I' be interested in the Foro luthiers' opinions, but I suspect the arch works like an architectural arch to stiffen the top and force it to vibrate as a "rigid" unit -- at least more so than a flat top would, which is structurally more free to bow inward and outward in response to string vibration. Thinning an arched top at the edges and arching it in the middle causes the whole top to (tend to) move as a unit since it CAN'T flex inward (much) any more than an architectural arch could, so it flexes more around the edges, while a flat top tends to "flap" both inward and outward. (Think of the whole arched top jumping up and down rather than flapping in and out). I'm exaggerating the difference, obviously, since cedar tops (reportedly) compensate by gaining stiffness from the material rather than from the arch design (so take words like "flap" and "rigid" as illustrative hyperbole) but I think this structural behavior may be responsible for the greater punch in arched-topped (mostly spruce) guitars. They can be thinner (Huber reports that flat cedar tops average 10% thicker than spruce) and yet still be stiff; less mass means they accelerate faster in response to bridge vibration. The arch architecture means they accelerate as a unit. Sounds like a recipe for punch to me.
Anyway, the Granada school generally stuck with the (Torres/Jose Ramirez I) arched design. Shifting bracing around can result in refinements (Mike Kasha, a physicist here at Florida State U., where I teach (not music), developed some pretty radical brace design innovations that really made his guitars loud, but the off-center hole looks too unconventional for my taste), but I will go out on a limb and say that the combined effect of the arch and the reduced mass on sound is major (compared with fan bracing arrangement).
Huber's book says that the Granada school arched top is much more sensitive to string selection (compared with flat cedar) because of this tendency to vibrate as a whole unit. I'm not quite sure I understand why that should be, but my guitars (all but one are arched spruce) do sound very different with different strings. The cedar one (Rafael Morales of Granada, 1972, also arched) doesn't seem to change much with different strings.
Remember I said "some of" meaning, well, J. Ramirez III I guess. Point being most guitars are not "flat", so why would you want to make a flat one??? I have owned Ramirez in the past, and played pedro de miguel and Gonzales guitars that are Cedar top flamencos, but at the time (meaning not long ago), I never was aware about the dome thing behind the bridge.
I guess I should read more carefully, sorry Ricardo. With all due respect to Mr. Arnold I think he's wrong about the flat top Ramirez classics. Every one of them that I've examined had a domed top (i.e. built with a solera).
either way, for a practice rebuild, he doesn't need to go overboard if the guitar isnt worth it.

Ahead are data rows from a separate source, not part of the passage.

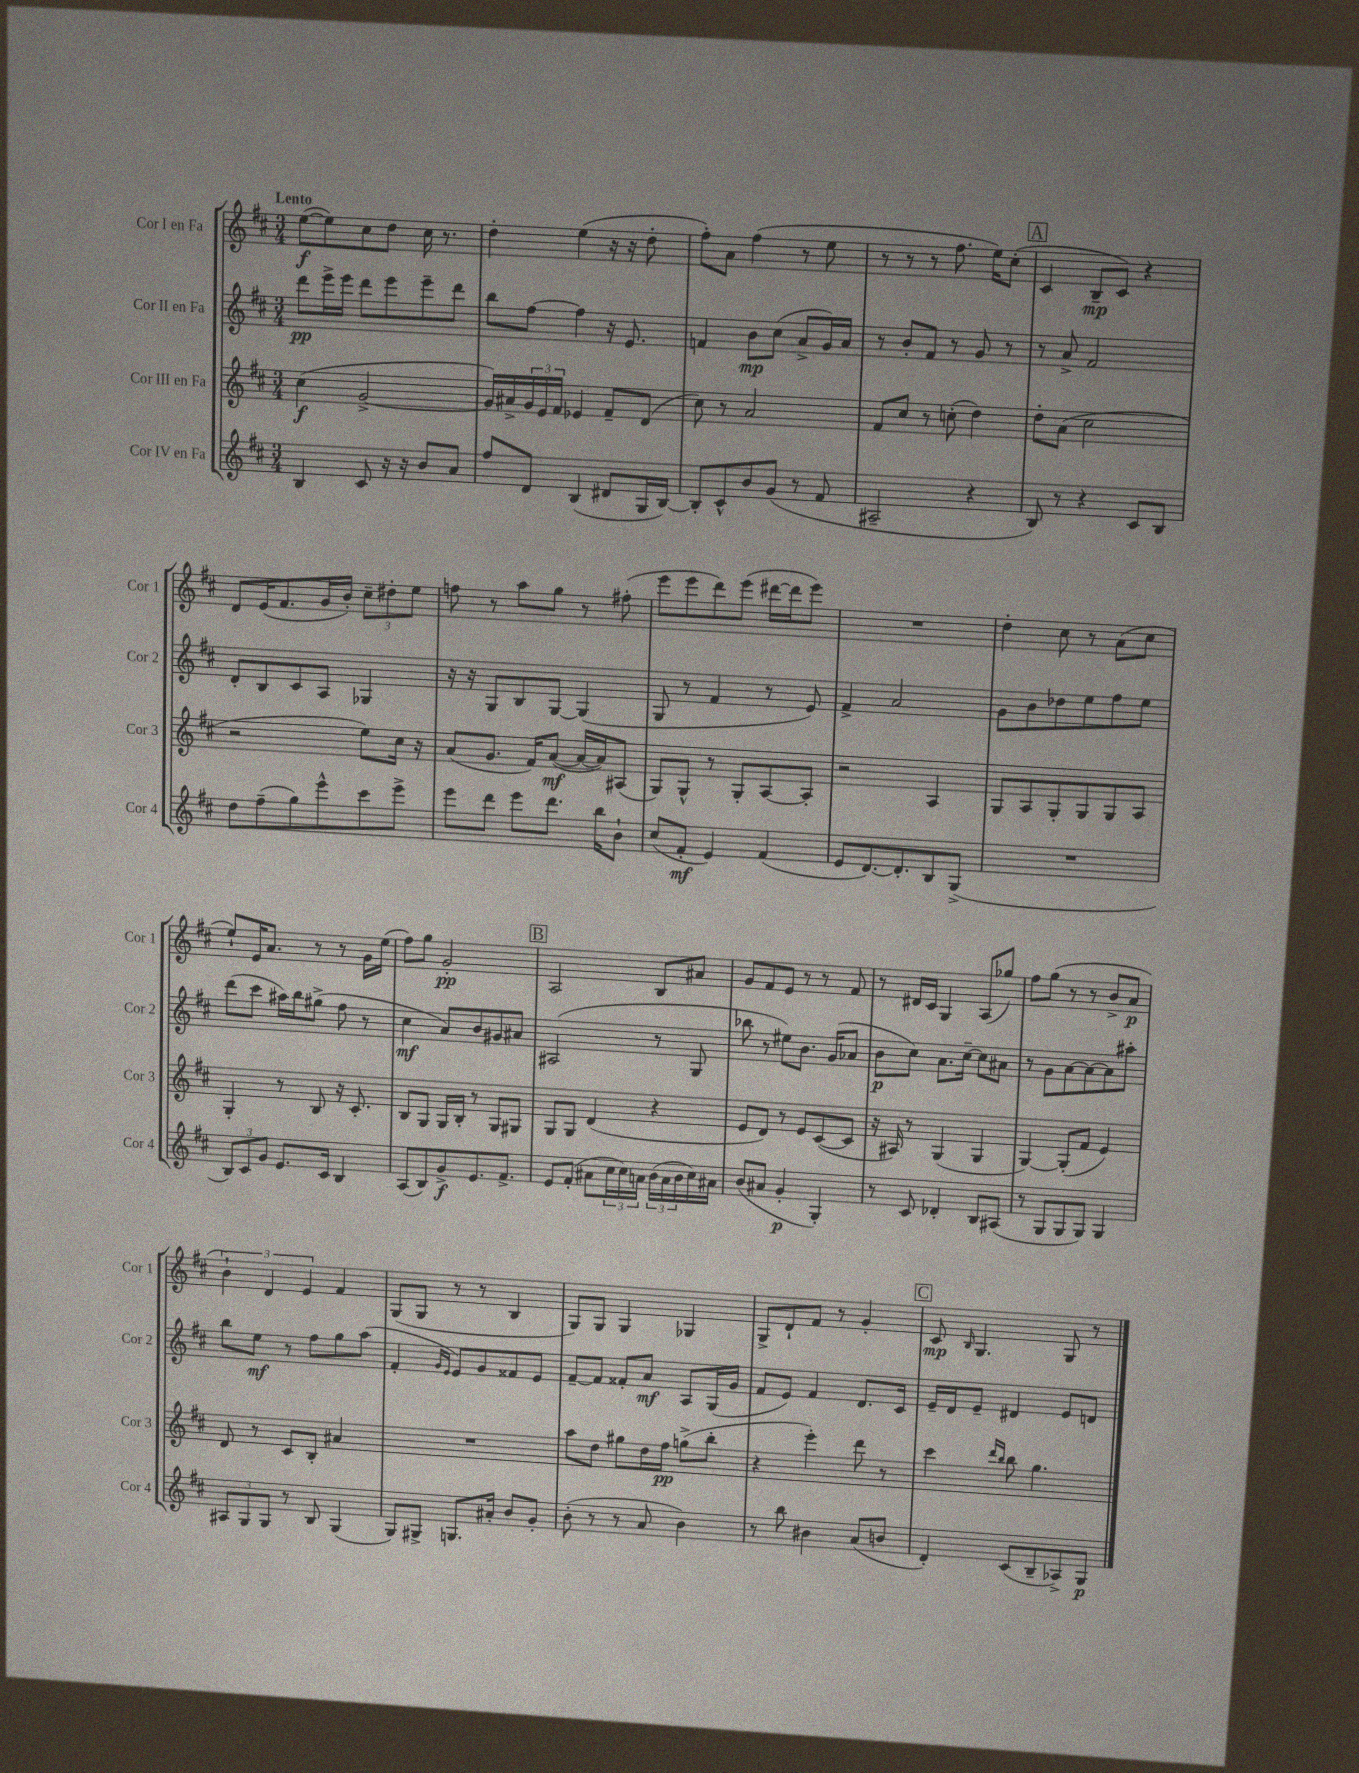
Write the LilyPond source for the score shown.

<<
\new StaffGroup <<
\new Staff = "s0" \with { instrumentName = "Cor I en Fa" shortInstrumentName = "Cor 1" } {
    \clef treble \key d \major \numericTimeSignature \time 3/4 \tempo "Lento"
    e''8~\f( e''8) cis''8 d''8 cis''16 r8. |
    d''4-. e''4( r16 r16 d''8-. |
    fis''8-.) a'8 fis''4( r8 e''8 |
    r8 r8 r8 fis''8. e''16) cis''8-.( |
    \mark \markup { \box "A" } cis'4 b8--\mp cis'8) r4 |
    d'8 e'16( fis'8. g'16 b'16-.) \tuplet 3/2 { cis''8-- dis''8-. e''8 } |
    f''8 r8 a''8 g''8 r8 fis''8-.( |
    e'''8 e'''8 d'''8) e'''8( dis'''16~ dis'''16 e'''8) |
    R2. |
    d''4-. cis''8 r8 a'8( cis''8 |
    e''8-!) e'16 a'8. r8 r8 g'16 e''16( |
    fis''8) g''8 g'2-.\pp |
    \mark \markup { \box "B" } a2 b8 ais'8 |
    g'8 fis'8 e'8 r8 r8 fis'8 |
    r8 dis'16 cis'16 g4 a8( ges''8) |
    fis''8 g''8( r8 r8 b'8-> a'8\p |
    \tuplet 3/2 { b'4-!) d'4 e'4 } fis'4 |
    g8( g8 r8 r8 b4 |
    g8) g8 g4 ges4 |
    g8-> d'8-! fis'8 r8 g'4-. |
    \mark \markup { \box "C" } cis'8\mp \grace { b16 } g4. g8 r8 \bar "|." |
}
\new Staff = "s1" \with { instrumentName = "Cor II en Fa" shortInstrumentName = "Cor 2" } {
    \clef treble \key d \major \numericTimeSignature \time 3/4
    d'''8\pp e'''16-> e'''16 d'''8 e'''8 e'''8-- d'''8 |
    b''8 fis''8~ fis''4 r16 e'8. |
    f'4 b'8\mp cis''8( a'8-> g'16) a'16 |
    r8 b'8-. fis'8 r8 g'8 r8 |
    \mark \markup { \box "A" } r8 a'8-> fis'2 |
    d'8-. b8 cis'8 a8 ges4 |
    r16 r16 g8 b8 g8~ g4( |
    g8 r8 fis'4 r8 e'8) |
    fis'4-> a'2 |
    g'8 b'8 des''8 e''8 fis''8 e''8 |
    d'''8( cis'''8 ais''16) b''16 gis''8->( fis''8 r8 |
    cis''4\mf a'8) b'8 gis'8 ais'8 |
    \mark \markup { \box "B" } ais2( r8 g8 |
    bes''8 r8 eis''8) b'8. g'16( aes'8 |
    b'8\p cis''8) a'8. cis''16~-- cis''8 ais'8 |
    r8 g'8 a'8~ a'8~ a'8 ais''8-. |
    b''8 e''8\mf r8 fis''8 g''8 a''8( |
    fis'4-. \grace { g'16 e'16 } e'8) g'8 fisis'8 e'8 |
    fis'8~-- fis'8 fisis'8-. a'8\mf a8 g16( g'16 |
    fis'8 e'8) fis'4 d'8. cis'16 |
    \mark \markup { \box "C" } e'16-- d'16 e'8-- dis'4 e'8 d'8 \bar "|." |
}
\new Staff = "s2" \with { instrumentName = "Cor III en Fa" shortInstrumentName = "Cor 3" } {
    \clef treble \key d \major \numericTimeSignature \time 3/4
    cis''4\f( g'2~-> |
    g'16) ais'16-> \tuplet 3/2 { g'16 e'16 fis'16 } ees'4 fis'8-- d'8( |
    cis''8) r8 a'2 |
    fis'8 cis''8 r8 c''8-.( d''4) |
    \mark \markup { \box "A" } d''8-. a'8( cis''2 |
    r2 e''8) cis''16 r16 |
    a'8( g'8. fis'16) a'8~\mf( a'16~ a'16) ais8( |
    g8) g8-^ r8 g8-. a8~ a8-. |
    r2 a4 |
    g8 a8 g8-. g8 g8 a8 |
    g4-. r8 b8 r16 cis'8.-. |
    b8 g8 g16 b16-. r8 g8 gis8 |
    \mark \markup { \box "B" } g8 g8 d'4( r4 |
    e'8 d'8) r8 e'8 cis'8~( cis'8 |
    r16 ais16) r8 g4( g4 |
    g4~) g8-.( fis'8 e'4) |
    d'8 r8 cis'8 b8-. ais'4 |
    R2. |
    a''8 d''8 gis''8 d''16 fis''16\pp g''8->( b''8-. |
    r4 e'''4-.) d'''8 r8 |
    \mark \markup { \box "C" } cis'''4 \grace { d'''16 b''16 } b''8 g''4. \bar "|." |
}
\new Staff = "s3" \with { instrumentName = "Cor IV en Fa" shortInstrumentName = "Cor 4" } {
    \clef treble \key d \major \numericTimeSignature \time 3/4
    b4 cis'8 r16 r16 b'8 a'8 |
    fis''8 d'8 b4( dis'8 g16 b16~) |
    b8-. cis'8-^ b'8 g'8( r8 fis'8 |
    ais2-- r4 |
    \mark \markup { \box "A" } b8) r8 r4 cis'8 b8 |
    d''8 fis''8--( g''8) e'''8-^ cis'''8 e'''8-> |
    e'''8 d'''8 e'''8 d'''8. b''16 b'8-! |
    cis''8( fis'8-.\mf e'4) fis'4( |
    e'8 d'8.~) d'8.-. b8 g8->( |
    R2. |
    \tuplet 3/2 { b8) cis'8 g'8 } e'8. cis'16 b4 |
    a8( b8) g'8->\f e'8. fis'8.-> |
    \mark \markup { \box "B" } e'8 fis'8-.( ais'8 \tuplet 3/2 { cis''16 cis''16) a'16 } \tuplet 3/2 { b'16( a'16 b'16 } cis''16) ais'16 |
    b'8( ais'8 g'4-.\p g4-.) |
    r8 cis'8 des'4-. b8 ais8( |
    r8 g8 g8 g8) g4 |
    \tuplet 3/2 { ais8 g8 g8 } r8 b8 g4( |
    g8) gis8-> g8. ais'16-. b'8 g'8-. |
    b'8-.( r8 r8 a'8 b'4) |
    r8 b''8 bis'4 a'8( b'8 |
    \mark \markup { \box "C" } d'4-.) cis'8( b8-- aes8->) g8\p \bar "|." |
}
>>
>>
\layout { \context { \Score \remove "Bar_number_engraver" } }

he has yet to establish the proper woodworking technique on the basics. i guess it would be beneficial to build a solera, but still a lot more work for somethign thats firewood anyways.... 6 of one half dozen of the other
I actually finished this about 6 weeks ago, waiting for it to ping apart at any moment!, but so far everything has held.
Overall there were no major disasters (apart from buying it in the first place) many minor annoyances, things moving while being glued ( the fingerboard moved about .5mm down and slightly to the treble side, but amazingly it's mostly ok), managed to get all of the bracing from the offcuts of the soundboard.
One thing this has been good for is the fact that it was basically a lost cause, there was no, carefull, carefull to the extent of carefully making it worse, it really was a ballpark attempt eg the bridge was glued on using a coupla heavy books and some steel rules.
The attempt at french polishing was a disaster, quickly scraped off and finished the whole guitar in danish oil.
I've already started from scratch on a 1933 Santos Hernandez using canadian cedar (is this monterey cedar?) spruce and cedar neck, we'll see how this goes, thanks for all your help.